● Exercise data:
-*-*-
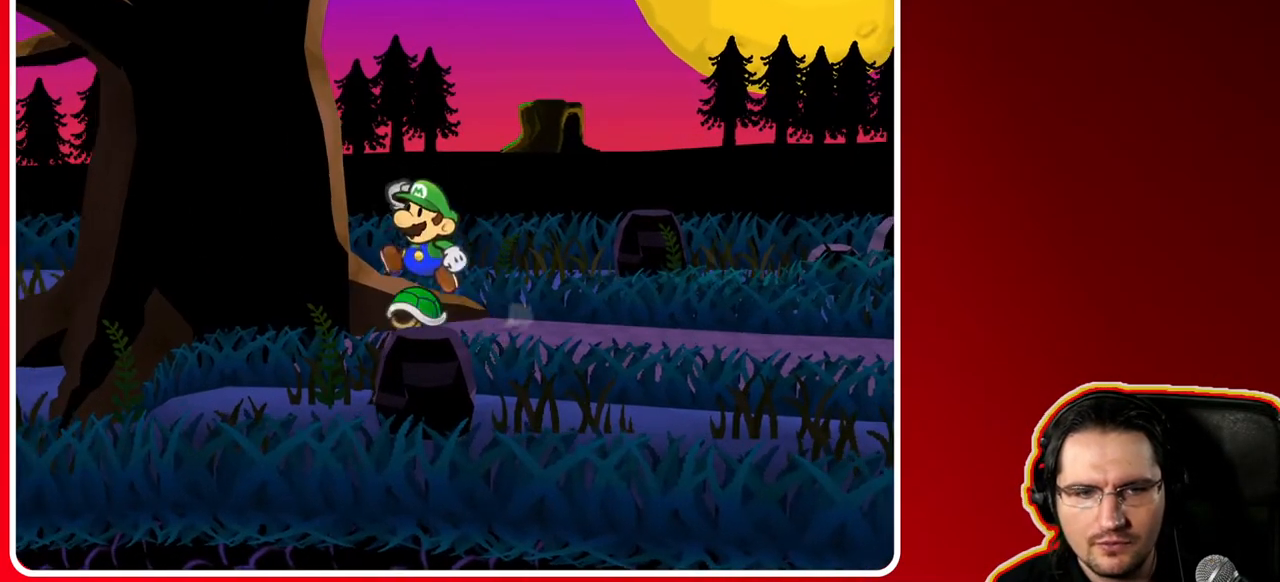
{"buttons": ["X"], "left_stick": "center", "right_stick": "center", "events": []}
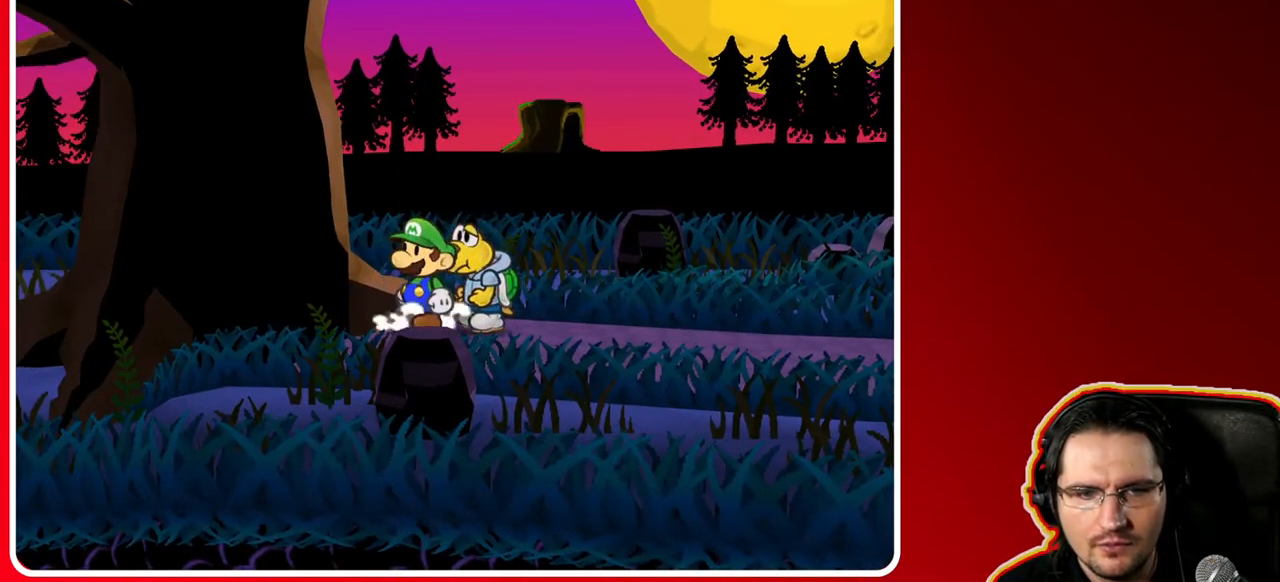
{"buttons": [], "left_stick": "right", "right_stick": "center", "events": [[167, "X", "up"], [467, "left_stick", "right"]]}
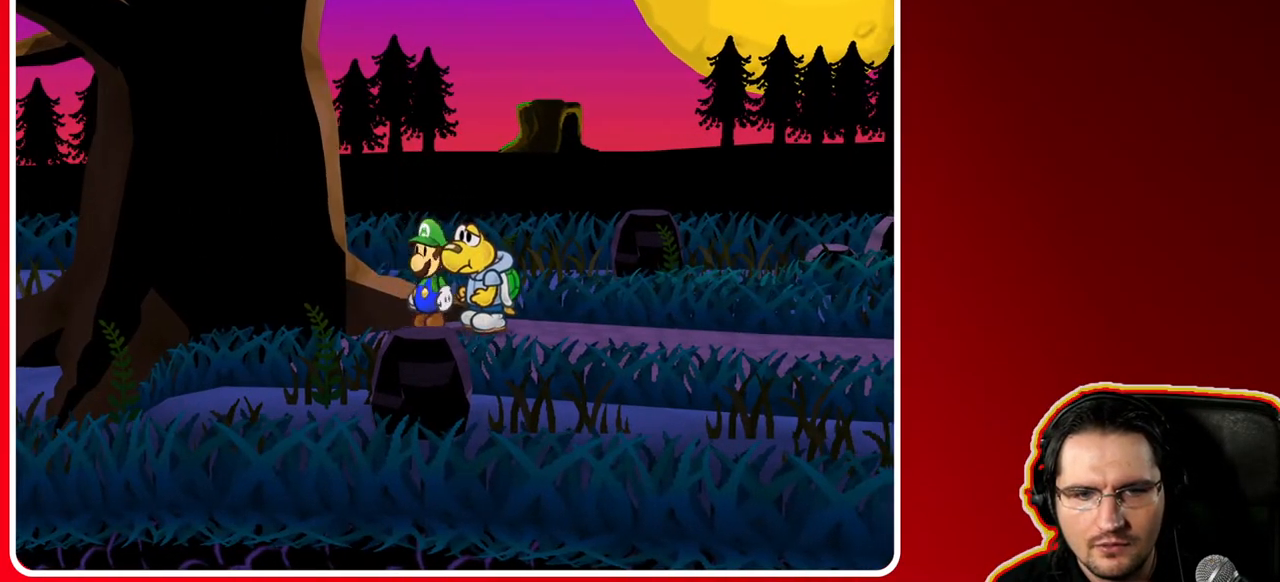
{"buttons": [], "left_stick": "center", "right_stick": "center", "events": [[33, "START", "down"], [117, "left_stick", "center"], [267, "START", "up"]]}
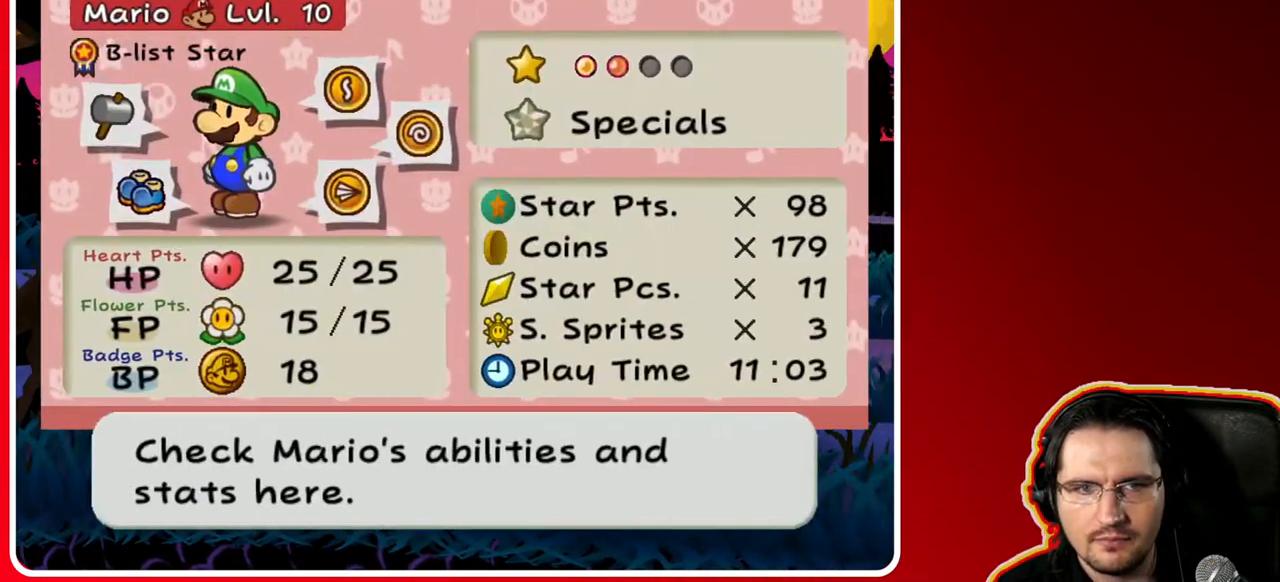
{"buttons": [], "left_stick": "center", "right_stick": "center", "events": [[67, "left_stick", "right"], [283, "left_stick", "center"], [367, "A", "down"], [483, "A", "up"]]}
-*-*-
● Work to complete: Write out the whole listing above exactly; do not include the pictures.

● Exercise response:
{"buttons": ["X"], "left_stick": "center", "right_stick": "center", "events": []}
{"buttons": [], "left_stick": "right", "right_stick": "center", "events": [[167, "X", "up"], [467, "left_stick", "right"]]}
{"buttons": [], "left_stick": "center", "right_stick": "center", "events": [[33, "START", "down"], [117, "left_stick", "center"], [267, "START", "up"]]}
{"buttons": [], "left_stick": "center", "right_stick": "center", "events": [[67, "left_stick", "right"], [283, "left_stick", "center"], [367, "A", "down"], [483, "A", "up"]]}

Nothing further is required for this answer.